Breaking down the Bears’ bizarre weekPatrick Finleyon November 27, 2021 at 10:06 pm

Matt Nagy yells during the Lions game last month. | Photo by Jonathan Daniel/Getty Images

The Sun-Times’ Patrick Finley analyzes the Bears’ eventful week:

The Sun-Times’ Patrick Finley breaks down the Bears’ chaotic week:

The Bears’ past week has been…

Of their own making — both because the team lost to Ravens backup quarterback Tyler Huntley and because executives did not shoot down the Patch.com report that Matt Nagy would be fired quickly enough to avoid distraction.

Who, or what, is to blame for the Bears’ week?

Losing to a backup quarterback, at home, after a bye. If the Bears defense doesn’t collapse on the final drive Sunday — it’s remarkable that two of the defensive backs involved in the 29-yard blown coverage didn’t play a single defensive snap four days later — questions about Nagy’s job status wouldn’t have carried the same immediacy.

Did Nagy handle it well?

Many of Nagy’s missteps this season have come because of his inability to say the right thing at the right time. But this week was one of Nagy’s finest public-facing moments. He acknowledged the reality that his job is in jeopardy this year — “When you lose five games in a row, you understand, and when you’re 3-7, you know what territory you can get to,” he said — and then won a game, albeit in ugly fashion.

Who is most responsible for the Bears’ exasperating season?

Separating general manager Ryan Pace from Nagy — or vice versa — inherently absolves one or the other from responsibility. The Bears were clear in January that the two were tied together. Pace hasn’t done anything to change that.

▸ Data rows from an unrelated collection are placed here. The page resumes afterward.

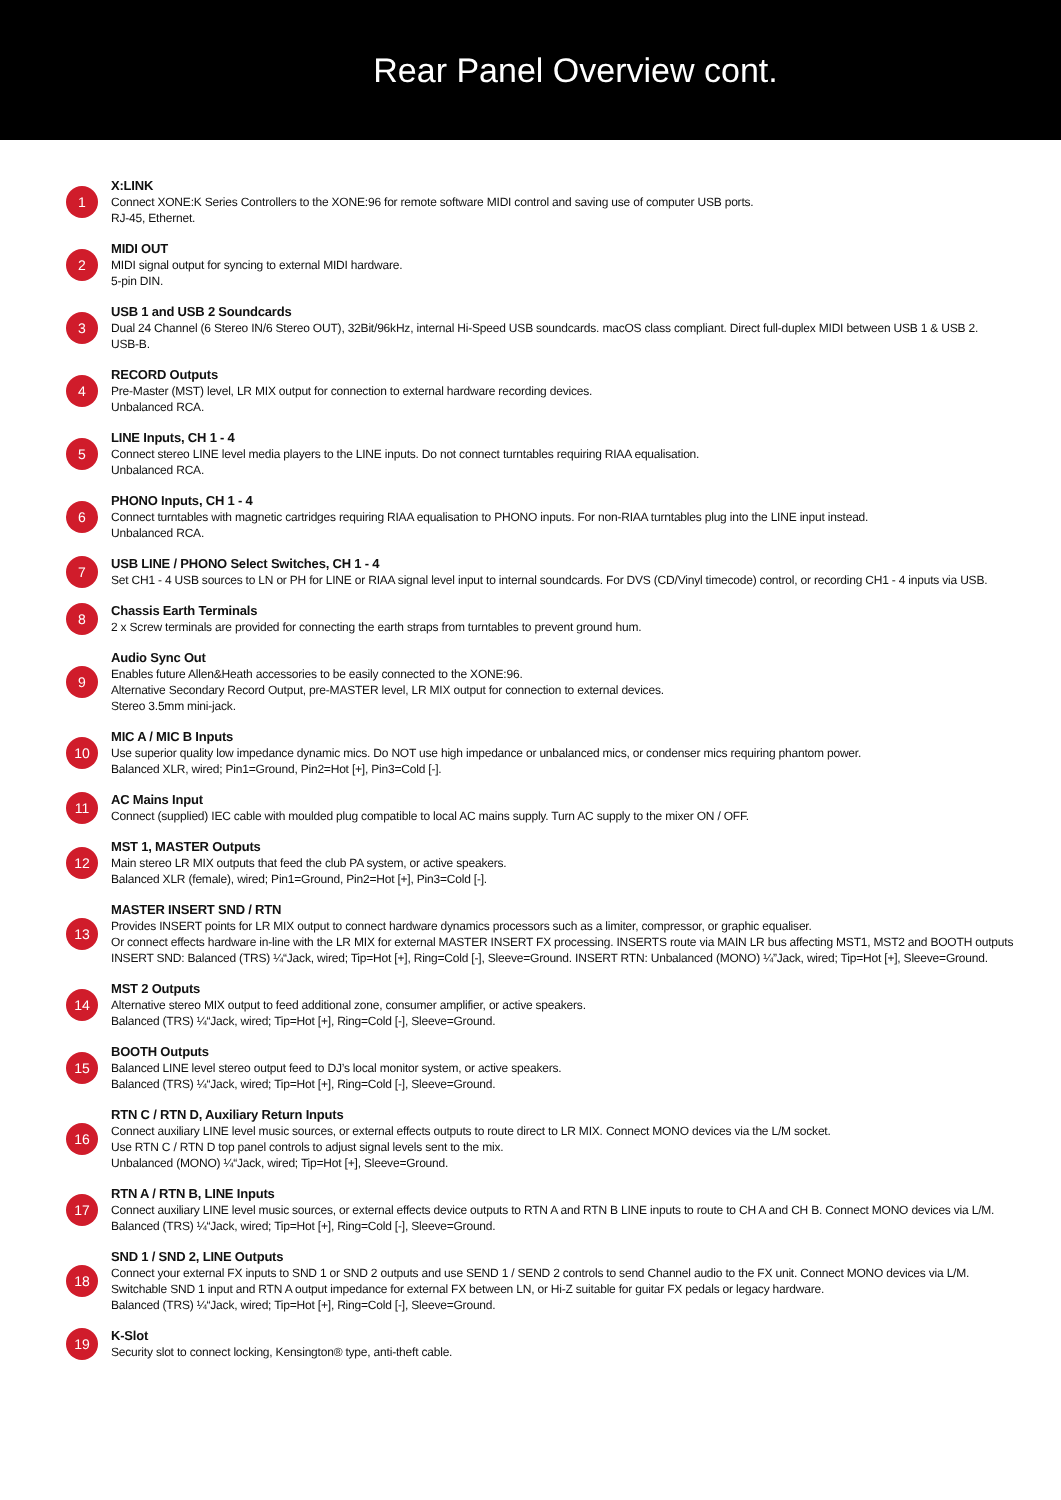Rear Panel Overview cont.
1
X:LINK
Connect XONE:K Series Controllers to the XONE:96 for remote software MIDI control and saving use of computer USB ports.
RJ-45, Ethernet.
2
MIDI OUT
MIDI signal output for syncing to external MIDI hardware.
5-pin DIN.
3
USB 1 and USB 2 Soundcards
Dual 24 Channel (6 Stereo IN/6 Stereo OUT), 32Bit/96kHz, internal Hi-Speed USB soundcards. macOS class compliant. Direct full-duplex MIDI between USB 1 & USB 2.
USB-B.
4
RECORD Outputs
Pre-Master (MST) level, LR MIX output for connection to external hardware recording devices.
Unbalanced RCA.
5
LINE Inputs, CH 1 - 4
Connect stereo LINE level media players to the LINE inputs. Do not connect turntables requiring RIAA equalisation.
Unbalanced RCA.
6
PHONO Inputs, CH 1 - 4
Connect turntables with magnetic cartridges requiring RIAA equalisation to PHONO inputs. For non-RIAA turntables plug into the LINE input instead.
Unbalanced RCA.
7
USB LINE / PHONO Select Switches, CH 1 - 4
Set CH1 - 4 USB sources to LN or PH for LINE or RIAA signal level input to internal soundcards. For DVS (CD/Vinyl timecode) control, or recording CH1 - 4 inputs via USB.
8
Chassis Earth Terminals
2 x Screw terminals are provided for connecting the earth straps from turntables to prevent ground hum.
9
Audio Sync Out
Enables future Allen&Heath accessories to be easily connected to the XONE:96.
Alternative Secondary Record Output, pre-MASTER level, LR MIX output for connection to external devices.
Stereo 3.5mm mini-jack.
10
MIC A / MIC B Inputs
Use superior quality low impedance dynamic mics. Do NOT use high impedance or unbalanced mics, or condenser mics requiring phantom power.
Balanced XLR, wired; Pin1=Ground, Pin2=Hot [+], Pin3=Cold [-].
11
AC Mains Input
Connect (supplied) IEC cable with moulded plug compatible to local AC mains supply. Turn AC supply to the mixer ON / OFF.
12
MST 1, MASTER Outputs
Main stereo LR MIX outputs that feed the club PA system, or active speakers.
Balanced XLR (female), wired; Pin1=Ground, Pin2=Hot [+], Pin3=Cold [-].
13
MASTER INSERT SND / RTN
Provides INSERT points for LR MIX output to connect hardware dynamics processors such as a limiter, compressor, or graphic equaliser.
Or connect effects hardware in-line with the LR MIX for external MASTER INSERT FX processing. INSERTS route via MAIN LR bus affecting MST1, MST2 and BOOTH outputs
INSERT SND: Balanced (TRS) ¼“Jack, wired; Tip=Hot [+], Ring=Cold [-], Sleeve=Ground. INSERT RTN: Unbalanced (MONO) ¼”Jack, wired; Tip=Hot [+], Sleeve=Ground.
14
MST 2 Outputs
Alternative stereo MIX output to feed additional zone, consumer amplifier, or active speakers.
Balanced (TRS) ¼“Jack, wired; Tip=Hot [+], Ring=Cold [-], Sleeve=Ground.
15
BOOTH Outputs
Balanced LINE level stereo output feed to DJ’s local monitor system, or active speakers.
Balanced (TRS) ¼“Jack, wired; Tip=Hot [+], Ring=Cold [-], Sleeve=Ground.
16
RTN C / RTN D, Auxiliary Return Inputs
Connect auxiliary LINE level music sources, or external effects outputs to route direct to LR MIX. Connect MONO devices via the L/M socket.
Use RTN C / RTN D top panel controls to adjust signal levels sent to the mix.
Unbalanced (MONO) ¼“Jack, wired; Tip=Hot [+], Sleeve=Ground.
17
RTN A / RTN B, LINE Inputs
Connect auxiliary LINE level music sources, or external effects device outputs to RTN A and RTN B LINE inputs to route to CH A and CH B. Connect MONO devices via L/M.
Balanced (TRS) ¼“Jack, wired; Tip=Hot [+], Ring=Cold [-], Sleeve=Ground.
18
SND 1 / SND 2, LINE Outputs
Connect your external FX inputs to SND 1 or SND 2 outputs and use SEND 1 / SEND 2 controls to send Channel audio to the FX unit. Connect MONO devices via L/M.
Switchable SND 1 input and RTN A output impedance for external FX between LN, or Hi-Z suitable for guitar FX pedals or legacy hardware.
Balanced (TRS) ¼“Jack, wired; Tip=Hot [+], Ring=Cold [-], Sleeve=Ground.
19
K-Slot
Security slot to connect locking, Kensington® type, anti-theft cable.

Will Nagy last the rest of the season? Why or why not?

The McCaskeys have never fired anyone midseason, but they put tremendous value in the Packers rivalry. If he gets embarrassed at Lambeau Field in two weeks, he won’t last.

What will the Bears’ final record be?

7-10. Nagy is 5-1 against the Vikings all-time. As of today, the Bears have a better record than either the Seahawks or the Giants.

If I owned the Bears over the next six weeks, my master plan would be…

I’d put president/CEO Ted Phillips in a role that oversees the Arlington Heights stadium project and other business ventures. I’d hire a football czar to oversee the general manager and coach — and let him decide whether Pace gets to stay in a role that inherently has less power. Wanting his own head coach, the czar would fire Nagy at the end of the year. While we’re at it: I’d get rid of the orange jerseys — I run the Bears, not some low-level ACC team — and upgrade from Diet Rite in the press box.